Тем не менее, он чувствовал, что малыш страдает, что для ребенка все это чересчур. Но он ощущал это как бы вне себя. Ему пришлось сделать гигантское усилие, чтобы суметь почувствовать это.
Нет, у него и в самом деле не осталось больше ни слова, ни жеста для других, пусть даже для собственного сына. Не было у него и слез, даже для умершего ребенка. Ибо он все отдал своей жене, и только ей одной, и мог отдать еще больше.
Он уже не принадлежал себе; все его тело живого мужчины было отныне полностью обетовано той женщине, что лежала там, наверху, в спальне.

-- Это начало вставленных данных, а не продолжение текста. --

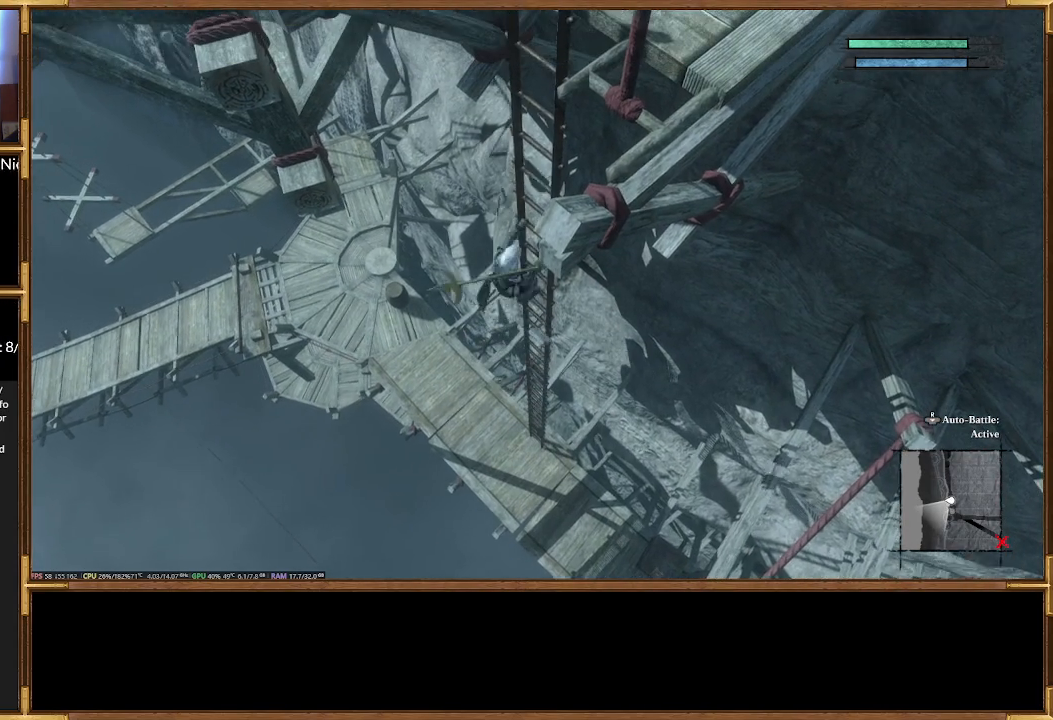
{"buttons": ["R2"], "events": []}
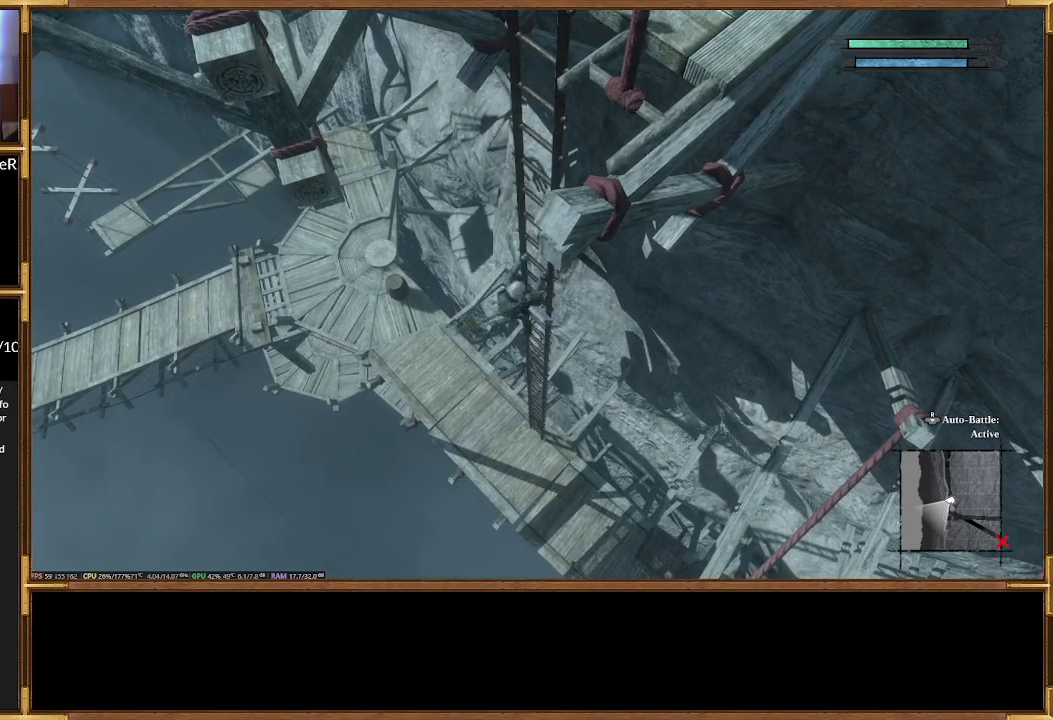
{"buttons": ["R2"], "events": []}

Это она отныне будет его ребенком, его дочкой, его единственной любовью. И ему вдруг захотелось крикнуть. Крикнуть Шарлю-Виктору, чтобы исчез. Крикнуть, что он хочет остаться наедине со своей женой. Со своим единственным ребенком.
Тут Шарль-Виктор, глядя в опустошенное лицо своего отца, сказал просто: «Пора идти. Остальные ждут. Там дождь». И даже подумал с радостным гневом: «Ну и пускай дождь! Даже небу нассать на моего старшего братца! Здорово!» Остальные действительно ждали, топчась вокруг похоронных дрог под большими, торчавшими вкривь и вкось черными зонтами. То были Золотая Ночь — Волчья Пасть, Таде и юная Ципель, батрак Никез, Матильда и несколько других.
Повозка медленно двинулась под проливным дождем. Они не пошли школьной тропой, совершенно раскисшей и в любом случае бесполезной. С тех пор, как в последнюю войну старый погост Монлеруа был разрушен, открыли новое кладбище, но за церковной оградой, на выходе из деревни, у обочины большой дороги. Мертвые по-прежнему были вдали от живых. Теперь их ссылали сюда, в этот угол поля, обнесенный высокой бетонной стеной, словно в лагерь отверженных, вдалеке от домов, вдалеке от живых, вдалеке от церкви. Но это совсем новехонькое кладбище пока пустовало; последняя война наделала столько мертвецов, что их тогда пришлось спешно натолкать в братскую могилу, вырытую на скорую руку в глубине старого погоста, и с тех пор во всей округе еще не нашлось ни одного кандидата на погребение. Те, что пережили опустошения войны, крепились, словно им приходилось удваивать собственный век в отместку за все те жизни, что были безвременно похищены пулями, бомбами и снарядами.
Так что процессия вступила на большой пустырь. Могильщики как раз заканчивали копать могилу, в северо-восточном углу, у самых стен, когда с повозки сняли гроб. Жан-Батист оказался тут первопроходцем — основателем. Не кому-нибудь, а восьмилетнему мальчугану выпала честь торжественно открыть большое новое кладбище, очерченное прямыми бетонными углами. Он стал первым послевоенным покойником, как его брат Шарль-Виктор — первым ребенком, родившимся после войны. Свое детство он принес в дар всем будущим мертвецам. В последний раз Маленький Барабанщик выступил провозвестником.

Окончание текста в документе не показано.